Recorded data
—————

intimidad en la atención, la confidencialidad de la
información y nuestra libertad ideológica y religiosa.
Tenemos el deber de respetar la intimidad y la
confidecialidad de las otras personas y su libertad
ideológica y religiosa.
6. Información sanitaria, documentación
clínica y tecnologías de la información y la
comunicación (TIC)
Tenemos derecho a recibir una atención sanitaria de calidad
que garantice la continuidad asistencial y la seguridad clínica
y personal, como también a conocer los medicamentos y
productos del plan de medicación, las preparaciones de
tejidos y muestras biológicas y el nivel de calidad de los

—————

* Task brief: From the records above, transcribe without alteration every line from the one with "Tenemos el deber" to the one with "Tenemos derecho a", inclusive.

* Task result:
Tenemos el deber de respetar la intimidad y la
confidecialidad de las otras personas y su libertad
ideológica y religiosa.
6. Información sanitaria, documentación
clínica y tecnologías de la información y la
comunicación (TIC)
Tenemos derecho a recibir una atención sanitaria de calidad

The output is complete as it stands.